Introduction
Have you ever wondered how SQL databases handle dynamic data manipulation and filtering? Table-Valued Parameters are the remarkable feature that empowers us to do just that. Allowing entire tables or arrays as parameters in functions or queries offers unparalleled flexibility and reusability within SQL code.
PostgreSQL’s Table-Valued Parameters – look at table-valued parameters with a practical example demonstrated in PostgreSQL. Shiv Iyer has created an insightful blog that sheds light on how table-valued parameters work and their advantages to PostgreSQL databases.
ClickHouse’s Unique Approach: Beyond Table-Valued Parameters While PostgreSQL boasts native support for table-valued parameters, ClickHouse takes a distinctive path. Presently, ClickHouse does not natively support this feature. However, don’t let that deter you! ClickHouse is a powerhouse analytical database system with a wealth of capabilities that deliver unparalleled performance for data analysis.
Embracing Versatility Though ClickHouse doesn’t directly support user-defined scalar functions with custom parameters in SQL syntax, it presents an exciting alternative – user-defined aggregate functions (UDAFs). These functions open new doors for handling complex calculations and data transformations, adding immense versatility to your queries.
Innovation and Adaptation: ClickHouse’s Diverse Solutions While table-valued parameters may not be native to ClickHouse, the journey doesn’t end there. ClickHouse provides a myriad of ingenious methods to achieve similar goals. From leveraging arrays and the IN
operator to efficiently filter data based on multiple values, ClickHouse’s flexibility empowers you to master dynamic data handling.
Ready to Explore the Possibilities? Join us to explore SQL’s table-valued parameters and ClickHouse’s diverse capabilities.
Temporary tables
In ClickHouse, you can use temporary tables to achieve similar functionality as table-valued parameters. Temporary tables allow you to store data temporarily during a session, and you can perform various operations on them just like regular tables.

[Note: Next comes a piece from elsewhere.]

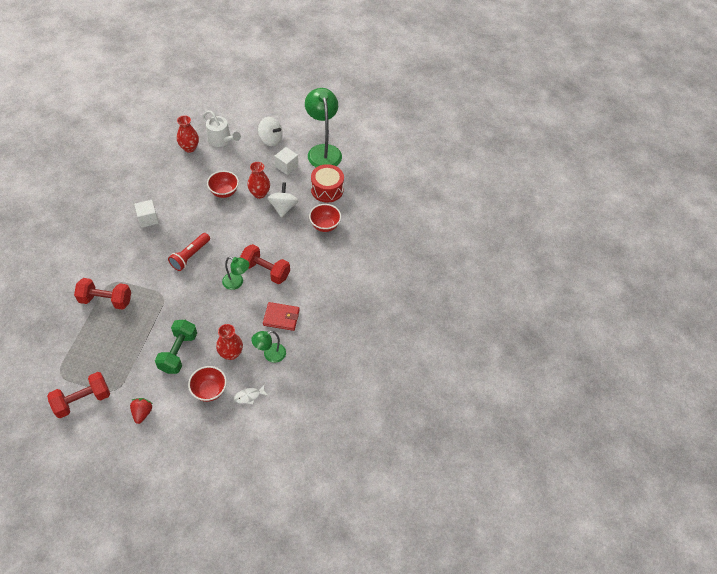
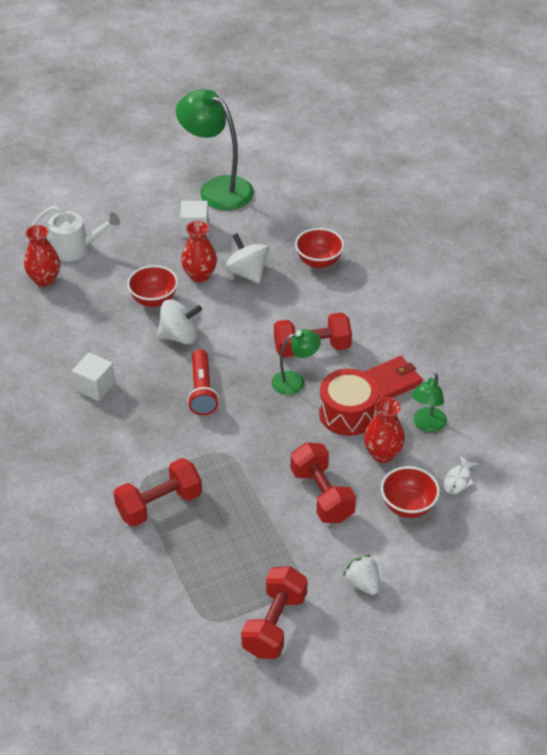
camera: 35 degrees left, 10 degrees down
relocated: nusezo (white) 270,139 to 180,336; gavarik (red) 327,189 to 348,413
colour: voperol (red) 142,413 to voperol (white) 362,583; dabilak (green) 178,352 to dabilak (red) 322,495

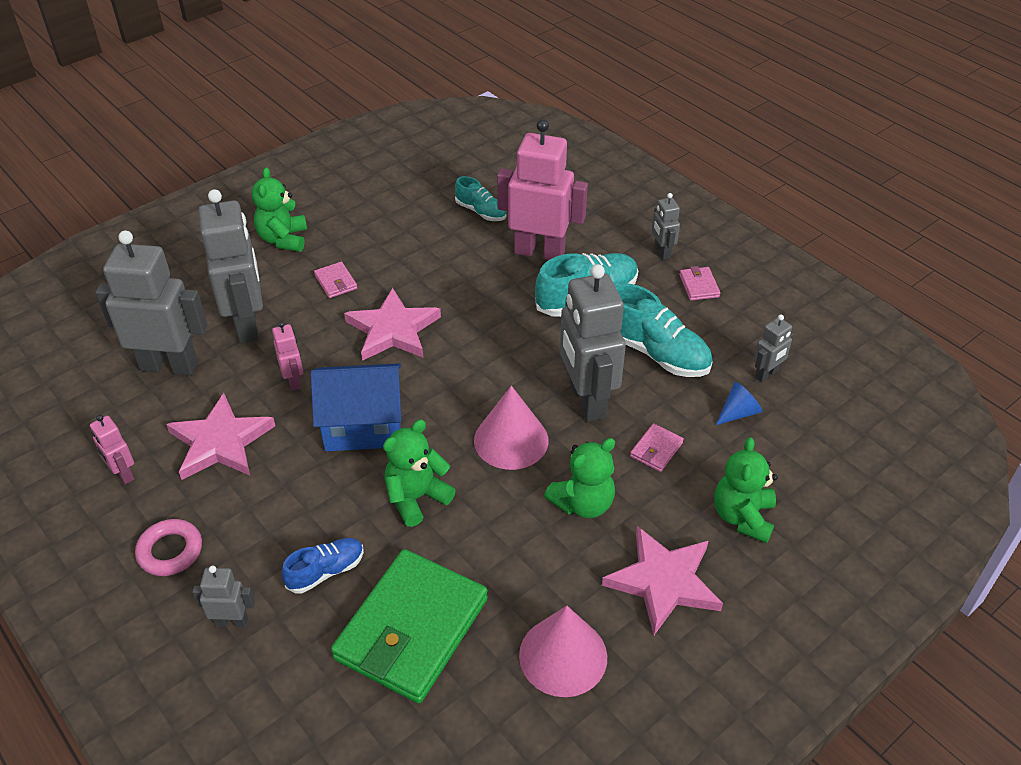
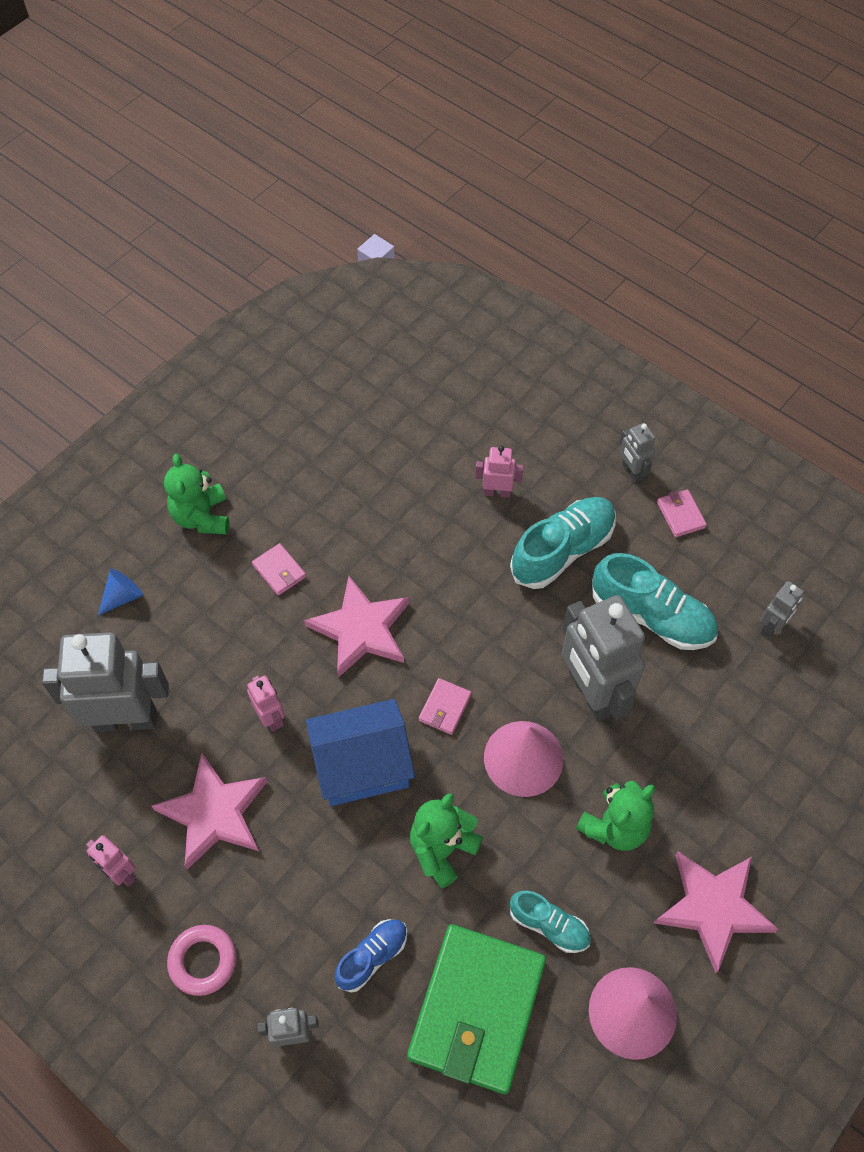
camera: 10 degrees left, 15 degrees up
missing:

Here’s an example using temporary tables to filter data based on multiple IDs:
- Create a temporary table to store the IDs:
clickhouse1 :) CREATE TEMPORARY TABLE tmp_ids ( id Int32 ) ENGINE = Memory; CREATE TEMPORARY TABLE tmp_ids ( `id` Int32 ) ENGINE = Memory Query id: ef120020-6fa2-48ee-af0a-7ce107fb45b8 Ok. 0 rows in set. Elapsed: 0.001 sec.
- Insert data (IDs) into the temporary table:
clickhouse1 :) INSERT INTO tmp_ids VALUES (1), (3), (5); INSERT INTO tmp_ids FORMAT Values Query id: 3e9c072e-d8bb-46d3-bf85-0bb4020a411f Ok. 3 rows in set. Elapsed: 0.002 sec.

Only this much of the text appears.